▶ REQUIREMENTS
Could you rewrite the lines below as a Markdown table with the columns "Row" and "Line", numbering each row and leaving out any blank lines?

[Data records]
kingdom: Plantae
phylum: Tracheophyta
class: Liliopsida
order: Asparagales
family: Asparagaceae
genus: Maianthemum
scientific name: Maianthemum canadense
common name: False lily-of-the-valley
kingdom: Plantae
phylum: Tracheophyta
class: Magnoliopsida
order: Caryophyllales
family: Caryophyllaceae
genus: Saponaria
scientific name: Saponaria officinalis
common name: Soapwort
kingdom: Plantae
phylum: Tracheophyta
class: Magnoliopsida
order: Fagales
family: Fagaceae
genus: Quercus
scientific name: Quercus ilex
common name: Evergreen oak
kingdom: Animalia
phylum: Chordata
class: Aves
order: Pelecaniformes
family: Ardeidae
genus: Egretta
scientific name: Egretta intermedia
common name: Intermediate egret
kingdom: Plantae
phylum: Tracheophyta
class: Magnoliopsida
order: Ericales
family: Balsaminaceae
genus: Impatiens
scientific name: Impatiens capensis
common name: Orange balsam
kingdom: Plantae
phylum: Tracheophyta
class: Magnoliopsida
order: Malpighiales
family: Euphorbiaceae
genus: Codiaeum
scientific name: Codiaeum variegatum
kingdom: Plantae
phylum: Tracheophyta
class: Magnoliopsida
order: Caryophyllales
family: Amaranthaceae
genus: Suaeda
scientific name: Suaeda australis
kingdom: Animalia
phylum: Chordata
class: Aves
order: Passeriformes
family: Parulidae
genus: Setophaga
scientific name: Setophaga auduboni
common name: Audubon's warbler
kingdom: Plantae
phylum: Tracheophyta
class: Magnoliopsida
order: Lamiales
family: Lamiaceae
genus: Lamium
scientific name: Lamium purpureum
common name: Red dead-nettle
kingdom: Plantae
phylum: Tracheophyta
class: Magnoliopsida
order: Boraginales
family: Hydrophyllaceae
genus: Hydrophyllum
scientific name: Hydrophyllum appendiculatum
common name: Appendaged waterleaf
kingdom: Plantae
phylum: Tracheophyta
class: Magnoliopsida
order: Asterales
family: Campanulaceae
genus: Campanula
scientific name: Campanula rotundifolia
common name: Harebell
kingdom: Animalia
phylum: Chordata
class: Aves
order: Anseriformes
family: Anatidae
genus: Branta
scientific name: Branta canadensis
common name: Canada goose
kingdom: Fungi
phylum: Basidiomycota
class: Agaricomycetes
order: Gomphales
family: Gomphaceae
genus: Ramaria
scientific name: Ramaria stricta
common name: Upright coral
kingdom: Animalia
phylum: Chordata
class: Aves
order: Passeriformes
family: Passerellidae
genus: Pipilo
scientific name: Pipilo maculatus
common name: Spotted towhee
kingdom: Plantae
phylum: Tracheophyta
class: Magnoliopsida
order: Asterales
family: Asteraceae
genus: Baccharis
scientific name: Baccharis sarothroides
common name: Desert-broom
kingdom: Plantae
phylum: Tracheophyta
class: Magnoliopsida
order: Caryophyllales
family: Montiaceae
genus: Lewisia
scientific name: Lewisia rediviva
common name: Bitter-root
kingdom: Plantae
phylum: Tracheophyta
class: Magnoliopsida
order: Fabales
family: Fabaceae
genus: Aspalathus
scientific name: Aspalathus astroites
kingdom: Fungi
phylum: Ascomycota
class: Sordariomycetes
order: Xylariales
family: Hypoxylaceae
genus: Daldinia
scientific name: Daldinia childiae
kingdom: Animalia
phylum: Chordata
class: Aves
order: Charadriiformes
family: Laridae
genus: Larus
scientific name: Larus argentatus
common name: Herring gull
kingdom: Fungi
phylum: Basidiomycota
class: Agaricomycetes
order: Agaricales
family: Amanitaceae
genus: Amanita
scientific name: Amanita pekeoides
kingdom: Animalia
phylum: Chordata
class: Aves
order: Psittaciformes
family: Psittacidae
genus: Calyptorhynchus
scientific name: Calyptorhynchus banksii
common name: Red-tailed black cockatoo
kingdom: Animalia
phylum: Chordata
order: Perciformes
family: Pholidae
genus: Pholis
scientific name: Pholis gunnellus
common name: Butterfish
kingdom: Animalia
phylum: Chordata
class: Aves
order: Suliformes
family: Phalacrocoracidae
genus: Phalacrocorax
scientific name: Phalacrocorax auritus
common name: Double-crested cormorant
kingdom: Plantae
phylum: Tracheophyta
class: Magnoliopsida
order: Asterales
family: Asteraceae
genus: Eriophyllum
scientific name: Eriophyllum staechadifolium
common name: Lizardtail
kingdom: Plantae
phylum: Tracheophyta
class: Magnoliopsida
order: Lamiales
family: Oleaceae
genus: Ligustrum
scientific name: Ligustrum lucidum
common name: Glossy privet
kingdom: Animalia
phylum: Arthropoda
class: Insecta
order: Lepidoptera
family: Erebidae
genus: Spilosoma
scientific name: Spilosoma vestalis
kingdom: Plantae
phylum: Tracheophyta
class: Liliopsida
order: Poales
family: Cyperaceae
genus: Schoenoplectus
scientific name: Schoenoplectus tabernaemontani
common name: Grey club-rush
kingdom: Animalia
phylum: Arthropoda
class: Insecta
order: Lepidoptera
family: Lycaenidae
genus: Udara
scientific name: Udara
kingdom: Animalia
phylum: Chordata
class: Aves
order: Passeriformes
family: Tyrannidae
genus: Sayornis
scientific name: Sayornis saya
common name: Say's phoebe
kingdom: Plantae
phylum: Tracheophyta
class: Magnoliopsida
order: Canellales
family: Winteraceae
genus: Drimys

▶ EXERCISE OUTPUT
| Row | Line |
|---|---|
| 1 | kingdom: Plantae |
| 2 | phylum: Tracheophyta |
| 3 | class: Liliopsida |
| 4 | order: Asparagales |
| 5 | family: Asparagaceae |
| 6 | genus: Maianthemum |
| 7 | scientific name: Maianthemum canadense |
| 8 | common name: False lily-of-the-valley |
| 9 | kingdom: Plantae |
| 10 | phylum: Tracheophyta |
| 11 | class: Magnoliopsida |
| 12 | order: Caryophyllales |
| 13 | family: Caryophyllaceae |
| 14 | genus: Saponaria |
| 15 | scientific name: Saponaria officinalis |
| 16 | common name: Soapwort |
| 17 | kingdom: Plantae |
| 18 | phylum: Tracheophyta |
| 19 | class: Magnoliopsida |
| 20 | order: Fagales |
| 21 | family: Fagaceae |
| 22 | genus: Quercus |
| 23 | scientific name: Quercus ilex |
| 24 | common name: Evergreen oak |
| 25 | kingdom: Animalia |
| 26 | phylum: Chordata |
| 27 | class: Aves |
| 28 | order: Pelecaniformes |
| 29 | family: Ardeidae |
| 30 | genus: Egretta |
| 31 | scientific name: Egretta intermedia |
| 32 | common name: Intermediate egret |
| 33 | kingdom: Plantae |
| 34 | phylum: Tracheophyta |
| 35 | class: Magnoliopsida |
| 36 | order: Ericales |
| 37 | family: Balsaminaceae |
| 38 | genus: Impatiens |
| 39 | scientific name: Impatiens capensis |
| 40 | common name: Orange balsam |
| 41 | kingdom: Plantae |
| 42 | phylum: Tracheophyta |
| 43 | class: Magnoliopsida |
| 44 | order: Malpighiales |
| 45 | family: Euphorbiaceae |
| 46 | genus: Codiaeum |
| 47 | scientific name: Codiaeum variegatum |
| 48 | kingdom: Plantae |
| 49 | phylum: Tracheophyta |
| 50 | class: Magnoliopsida |
| 51 | order: Caryophyllales |
| 52 | family: Amaranthaceae |
| 53 | genus: Suaeda |
| 54 | scientific name: Suaeda australis |
| 55 | kingdom: Animalia |
| 56 | phylum: Chordata |
| 57 | class: Aves |
| 58 | order: Passeriformes |
| 59 | family: Parulidae |
| 60 | genus: Setophaga |
| 61 | scientific name: Setophaga auduboni |
| 62 | common name: Audubon's warbler |
| 63 | kingdom: Plantae |
| 64 | phylum: Tracheophyta |
| 65 | class: Magnoliopsida |
| 66 | order: Lamiales |
| 67 | family: Lamiaceae |
| 68 | genus: Lamium |
| 69 | scientific name: Lamium purpureum |
| 70 | common name: Red dead-nettle |
| 71 | kingdom: Plantae |
| 72 | phylum: Tracheophyta |
| 73 | class: Magnoliopsida |
| 74 | order: Boraginales |
| 75 | family: Hydrophyllaceae |
| 76 | genus: Hydrophyllum |
| 77 | scientific name: Hydrophyllum appendiculatum |
| 78 | common name: Appendaged waterleaf |
| 79 | kingdom: Plantae |
| 80 | phylum: Tracheophyta |
| 81 | class: Magnoliopsida |
| 82 | order: Asterales |
| 83 | family: Campanulaceae |
| 84 | genus: Campanula |
| 85 | scientific name: Campanula rotundifolia |
| 86 | common name: Harebell |
| 87 | kingdom: Animalia |
| 88 | phylum: Chordata |
| 89 | class: Aves |
| 90 | order: Anseriformes |
| 91 | family: Anatidae |
| 92 | genus: Branta |
| 93 | scientific name: Branta canadensis |
| 94 | common name: Canada goose |
| 95 | kingdom: Fungi |
| 96 | phylum: Basidiomycota |
| 97 | class: Agaricomycetes |
| 98 | order: Gomphales |
| 99 | family: Gomphaceae |
| 100 | genus: Ramaria |
| 101 | scientific name: Ramaria stricta |
| 102 | common name: Upright coral |
| 103 | kingdom: Animalia |
| 104 | phylum: Chordata |
| 105 | class: Aves |
| 106 | order: Passeriformes |
| 107 | family: Passerellidae |
| 108 | genus: Pipilo |
| 109 | scientific name: Pipilo maculatus |
| 110 | common name: Spotted towhee |
| 111 | kingdom: Plantae |
| 112 | phylum: Tracheophyta |
| 113 | class: Magnoliopsida |
| 114 | order: Asterales |
| 115 | family: Asteraceae |
| 116 | genus: Baccharis |
| 117 | scientific name: Baccharis sarothroides |
| 118 | common name: Desert-broom |
| 119 | kingdom: Plantae |
| 120 | phylum: Tracheophyta |
| 121 | class: Magnoliopsida |
| 122 | order: Caryophyllales |
| 123 | family: Montiaceae |
| 124 | genus: Lewisia |
| 125 | scientific name: Lewisia rediviva |
| 126 | common name: Bitter-root |
| 127 | kingdom: Plantae |
| 128 | phylum: Tracheophyta |
| 129 | class: Magnoliopsida |
| 130 | order: Fabales |
| 131 | family: Fabaceae |
| 132 | genus: Aspalathus |
| 133 | scientific name: Aspalathus astroites |
| 134 | kingdom: Fungi |
| 135 | phylum: Ascomycota |
| 136 | class: Sordariomycetes |
| 137 | order: Xylariales |
| 138 | family: Hypoxylaceae |
| 139 | genus: Daldinia |
| 140 | scientific name: Daldinia childiae |
| 141 | kingdom: Animalia |
| 142 | phylum: Chordata |
| 143 | class: Aves |
| 144 | order: Charadriiformes |
| 145 | family: Laridae |
| 146 | genus: Larus |
| 147 | scientific name: Larus argentatus |
| 148 | common name: Herring gull |
| 149 | kingdom: Fungi |
| 150 | phylum: Basidiomycota |
| 151 | class: Agaricomycetes |
| 152 | order: Agaricales |
| 153 | family: Amanitaceae |
| 154 | genus: Amanita |
| 155 | scientific name: Amanita pekeoides |
| 156 | kingdom: Animalia |
| 157 | phylum: Chordata |
| 158 | class: Aves |
| 159 | order: Psittaciformes |
| 160 | family: Psittacidae |
| 161 | genus: Calyptorhynchus |
| 162 | scientific name: Calyptorhynchus banksii |
| 163 | common name: Red-tailed black cockatoo |
| 164 | kingdom: Animalia |
| 165 | phylum: Chordata |
| 166 | order: Perciformes |
| 167 | family: Pholidae |
| 168 | genus: Pholis |
| 169 | scientific name: Pholis gunnellus |
| 170 | common name: Butterfish |
| 171 | kingdom: Animalia |
| 172 | phylum: Chordata |
| 173 | class: Aves |
| 174 | order: Suliformes |
| 175 | family: Phalacrocoracidae |
| 176 | genus: Phalacrocorax |
| 177 | scientific name: Phalacrocorax auritus |
| 178 | common name: Double-crested cormorant |
| 179 | kingdom: Plantae |
| 180 | phylum: Tracheophyta |
| 181 | class: Magnoliopsida |
| 182 | order: Asterales |
| 183 | family: Asteraceae |
| 184 | genus: Eriophyllum |
| 185 | scientific name: Eriophyllum staechadifolium |
| 186 | common name: Lizardtail |
| 187 | kingdom: Plantae |
| 188 | phylum: Tracheophyta |
| 189 | class: Magnoliopsida |
| 190 | order: Lamiales |
| 191 | family: Oleaceae |
| 192 | genus: Ligustrum |
| 193 | scientific name: Ligustrum lucidum |
| 194 | common name: Glossy privet |
| 195 | kingdom: Animalia |
| 196 | phylum: Arthropoda |
| 197 | class: Insecta |
| 198 | order: Lepidoptera |
| 199 | family: Erebidae |
| 200 | genus: Spilosoma |
| 201 | scientific name: Spilosoma vestalis |
| 202 | kingdom: Plantae |
| 203 | phylum: Tracheophyta |
| 204 | class: Liliopsida |
| 205 | order: Poales |
| 206 | family: Cyperaceae |
| 207 | genus: Schoenoplectus |
| 208 | scientific name: Schoenoplectus tabernaemontani |
| 209 | common name: Grey club-rush |
| 210 | kingdom: Animalia |
| 211 | phylum: Arthropoda |
| 212 | class: Insecta |
| 213 | order: Lepidoptera |
| 214 | family: Lycaenidae |
| 215 | genus: Udara |
| 216 | scientific name: Udara |
| 217 | kingdom: Animalia |
| 218 | phylum: Chordata |
| 219 | class: Aves |
| 220 | order: Passeriformes |
| 221 | family: Tyrannidae |
| 222 | genus: Sayornis |
| 223 | scientific name: Sayornis saya |
| 224 | common name: Say's phoebe |
| 225 | kingdom: Plantae |
| 226 | phylum: Tracheophyta |
| 227 | class: Magnoliopsida |
| 228 | order: Canellales |
| 229 | family: Winteraceae |
| 230 | genus: Drimys |